Беспорядок в квартире неприятно удивил Николая Ивановича, и в первую минуту он, уже привыкший к раздольному одиночеству, поразился и, открыв свою комнату, долго, сложив руки замком, сидел на диване. Уже забытая мысль о кончине, которой постоянно ждут от него соседи, вновь засвербела в мозгу. Снова ему чудилось, что соседи, притаившись сейчас за стеной в своей комнате, только и мечтают о том часе, когда он так же, как старушка Мария Петровна… – и тогда они на полных юридических основаниях займут его комнату, будут вытирать ноги о его половик, руки о его полотенце, смыливать, дышать, смотреть… Николай Иванович встал с дивана и в сердцах, им назло, оторвал от обоев на стене в своей комнате полосу.
Два запланированных дня прошли мучительно, с вредом для здоровья, и в конце, уже перед отъездом на дачу, у него непривычно заныло сердце, так что пришлось глотать таблетки.
За два солнечных дня поспела клубника, но обильный урожай не радовал Николая Ивановича. Посещение городской квартиры испортило его настроение, и он уже без давешнего удовольствия делал дачные дела. Шли дни, но время не отдаляло грустных мыслей. Николай Иванович даже впал в какое-то постоянно безразличное, подавленное состояние, словно вместе с ним из города приехала вся семья и живет теперь в его доме. Он машинально собирал урожай, варил варенье из ягод, уже не думая о грядущем изобилии, а больше по многолетней привычке…
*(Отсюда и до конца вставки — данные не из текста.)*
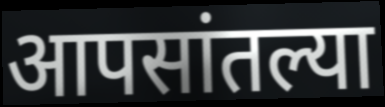
आपसांतल्या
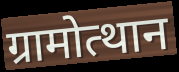
ग्रामोत्थान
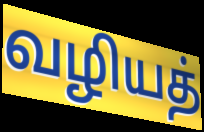
வழியத்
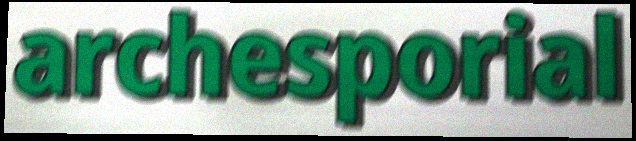
archesporial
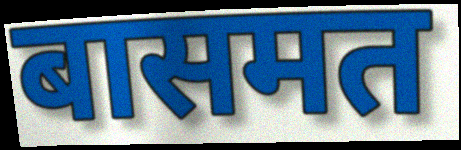
बासमत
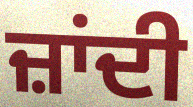
ਜ਼ਾਂਦੀ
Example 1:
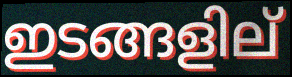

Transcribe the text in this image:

ഇടങ്ങളില്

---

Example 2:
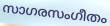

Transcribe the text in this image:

സാഗരസംഗീതം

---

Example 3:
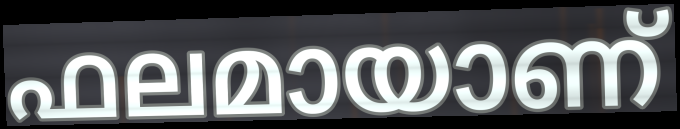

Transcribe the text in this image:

ഫലമായാണ്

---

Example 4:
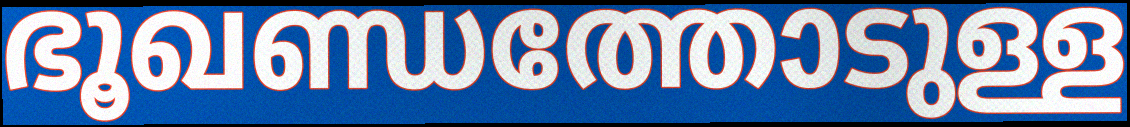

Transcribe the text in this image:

ഭൂഖണ്ഡത്തോടുള്ള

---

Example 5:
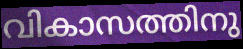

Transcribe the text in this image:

വികാസത്തിനു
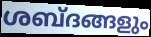
ശബ്ദങ്ങളും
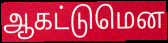
ஆகட்டுமென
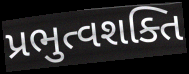
પ્રભુત્વશક્તિ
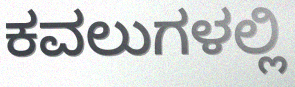
ಕವಲುಗಳಲ್ಲಿ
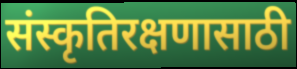
संस्कृतिरक्षणासाठी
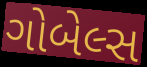
ગોબેલ્સ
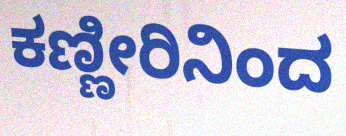
ಕಣ್ಣೀರಿನಿಂದ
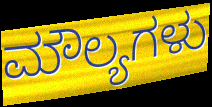
ಮೌಲ್ಯಗಳು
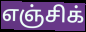
எஞ்சிக்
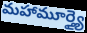
మహామూర్త్యై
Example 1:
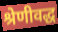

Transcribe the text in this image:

श्रेणीवद्ध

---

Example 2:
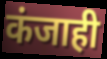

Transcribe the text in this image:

कंजाही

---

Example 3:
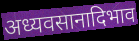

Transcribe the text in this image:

अध्यवसानादिभाव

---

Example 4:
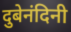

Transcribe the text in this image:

दुबेनंदिनी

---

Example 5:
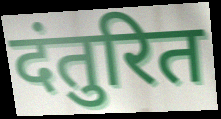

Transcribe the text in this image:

दंतुरित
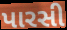
પારસી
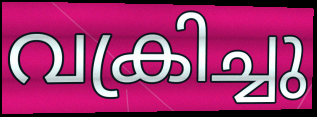
വക്രിച്ചു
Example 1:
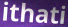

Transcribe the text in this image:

ithati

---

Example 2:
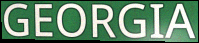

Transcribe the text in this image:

GEORGIA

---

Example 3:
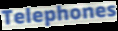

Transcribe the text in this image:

Telephones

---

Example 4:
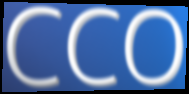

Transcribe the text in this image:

CCO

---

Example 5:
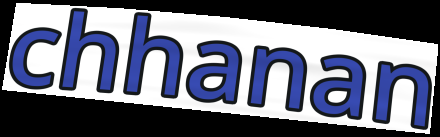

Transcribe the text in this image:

chhanan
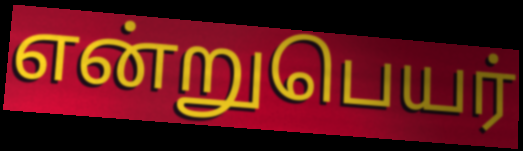
என்றுபெயர்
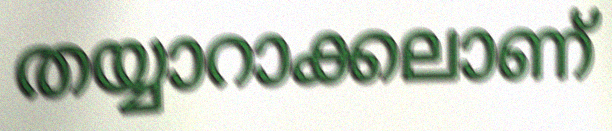
തയ്യാറാക്കലാണ്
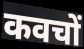
कवचों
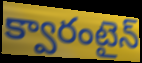
క్వారంటైన్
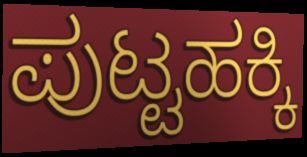
ಪುಟ್ಟಹಕ್ಕಿ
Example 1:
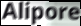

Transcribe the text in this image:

Alipore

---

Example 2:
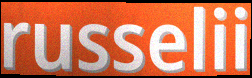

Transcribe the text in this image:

russelii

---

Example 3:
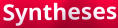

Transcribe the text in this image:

Syntheses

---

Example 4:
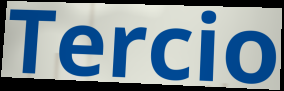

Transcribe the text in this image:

Однажды, удобряя кусты смородины навозом, который переносил в ведре, уставший, он остановился возле куста «волчьих ягод» и, поставив ведро на землю, впервые обратил на куст пристальное внимание, подумав, что нужно бы его срубить и на его место посадить, как и задумал, сирень. В мыслях он пожалел, что ягоды имеют вид аппетитный, а в пищу не годятся. Потом поднял с земли ведро и отправился за следующей порцией навоза, но, ступив на борозду, вдруг остановился, пораженный. Минуту постоял, обдумывая мысль, не глядя отбросил ведро в сторону и, не разбирая дороги, большими нетерпеливыми шагами пошел в дом, даже не заметив, что впервые за все пятнадцать лет существования огорода наступил на морковную грядку, оставив на рыхлой земле глубокий след, который тут же стал заполняться водой.
Через несколько минут Николай Иванович вышел из дома преображенный: движения его были энергичными, на лице блуждала загадочная улыбка, на поясе у него болталось детское ведерко, в которое он обычно собирал урожай ягод. На этот раз садовод-любитель Николай Иванович собирал несъедобные, ядовитые «волчьи ягоды». Спелые, они так и просились в рот, но Николай Иванович не поддался искушению – не для себя он собирал ядовитый урожай и не сам собирался есть то, что есть нельзя. Обобрав куст до единой ягодки, он отправился в дом. Через два часа варенье было готово. Давно Николай Иванович не испытывал такого душевного подъема и телесной бодрости. Он заботливо снимал с варенья пенку, глотая слюнки, помешивал специальной ложечкой. Когда варенье остыло, разлил его по чисто вымытым емкостям. Всего оказалась одна литровая и две пол-литровые банки, и еще немного осталось. Машинально он поставил остаток на стол, чтобы съесть с чаем, но, вспомнив, вылил в раковину.
Полюбовавшись на свою работу, Николай Иванович пошел в огород и, разыскав ведро, в котором носил навоз, удобрил кустик, принесший ему урожай. Весь вечер Николай Иванович ходил взад-вперед по комнате, похохатывал над чем-то и напевал тихонько. Спал он, умаявшись от положительных эмоций, крепко, как чистый душой человек.
На другой день с раннего утра Николай Иванович отправился с детским ведерком в лес и бродил в чаще до обеда. Хотя старое его тело измучилось, зато он набрал полную емкость «волчьих ягод», а также полиэтиленовый пакет поганок и, перекусив на скорую руку, почистил их и засолил в ведре. Потом перебрал «волчьи ягоды», тщательно вымыл и стал варить варенье.